疑似科学についての考察 その3
カール・ポパーは科学と疑似科学の境界は「反証可能性」にあると考えました。
つまり、科学というのはどこまでいっても仮説に過ぎない。どの説も新たな実験結果や観察結果によって過去のものとなる可能性を秘めています。
だからこそ、長い間反証されなかった説は有力なのです。
ところが、理屈はあっても反証不可能なものは覆しようがありません。
フロイトが無意識があると言っても、それが本当にあるのかないのか解りませんし、無いことの証拠も提示できません。
マルクスの唯物史観にしても、生産力によって生産関係が規定され、その生産関係に政治体制を含めた様々な文化が規定されると言われても、それを実験により確かめることはできません。
このような「反証可能性」のないものは、どれほど精緻な理屈で飾り立てても占星術同様の疑似科学に過ぎない、というのがポパーの主張でした。

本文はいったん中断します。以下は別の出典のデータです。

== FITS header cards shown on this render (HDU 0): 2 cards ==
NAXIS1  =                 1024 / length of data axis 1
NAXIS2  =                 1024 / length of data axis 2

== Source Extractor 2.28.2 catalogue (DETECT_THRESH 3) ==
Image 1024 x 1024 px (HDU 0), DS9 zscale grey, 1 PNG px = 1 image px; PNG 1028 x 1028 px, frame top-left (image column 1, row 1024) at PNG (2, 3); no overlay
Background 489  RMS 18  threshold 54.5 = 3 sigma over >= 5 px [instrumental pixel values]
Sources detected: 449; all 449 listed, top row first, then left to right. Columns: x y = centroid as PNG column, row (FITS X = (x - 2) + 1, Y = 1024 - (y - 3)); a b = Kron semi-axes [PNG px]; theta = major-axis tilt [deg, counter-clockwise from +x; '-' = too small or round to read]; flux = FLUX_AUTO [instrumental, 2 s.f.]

現在、ポパーの科学概念がそのまま認められているわけではありませんが、
疑似科学とは何かを定義する際には
今でもポパーが提唱した「反証可能性」は重要な意味を持っています。
アメリカの心理学者テレンス・ハインズは、疑似科学の性質として
1 反証可能性がない
2 検証への消極態度
3 立証責任の転嫁
の3点を挙げています(ウィキペディアより)。
2,3からして、昨今の科学と疑似科学の区別は、理論構築の手法や理論内容だけでなく、その理論を主張する人たちの態度や、その理論の使われ方にも依存するようです。
そして、私=森口としては、
実験的な反証可能性がないのも関わらず自らを『科学的』と詐称して恥じず、
全ての社会主義国家運営が失敗している事実を観察しながら『ソ連の崩壊はソ連帝国主義の敗北であり共産主義の敗北ではない』と強弁する人たちの姿を見るにつけ、
と評価せざるを得ないわけです。
ちなみにポパーは、批判が自由にできる「開かれた社会」に最高の価値を置き、全体主義国家ソ連に断固反対することを表明していましたが、
マルキストが牛耳る当時の日本では「リベラル」ではなく「反共=右翼」と理解されていたそうです。